## Dataset items:

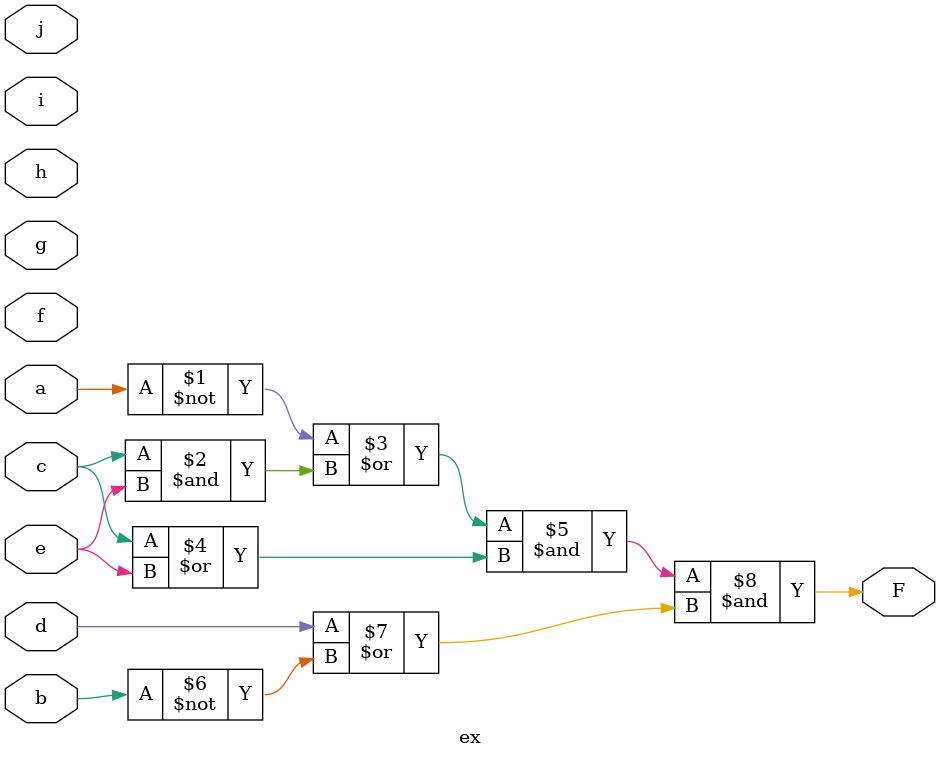
<source format=v>

module ex ( 
    a, b, c, d, e, f, g, h, i, j,
    F  );
  input  a, b, c, d, e, f, g, h, i, j;
  output F;
  assign F = (~a | (c & e)) & (c | e) & (d | ~b);
endmodule



</source>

## What is required:
Print each of the records above exactly as written, leaving no picture in the copy.

## Answer section:
<source format=v>

module ex ( 
    a, b, c, d, e, f, g, h, i, j,
    F  );
  input  a, b, c, d, e, f, g, h, i, j;
  output F;
  assign F = (~a | (c & e)) & (c | e) & (d | ~b);
endmodule



</source>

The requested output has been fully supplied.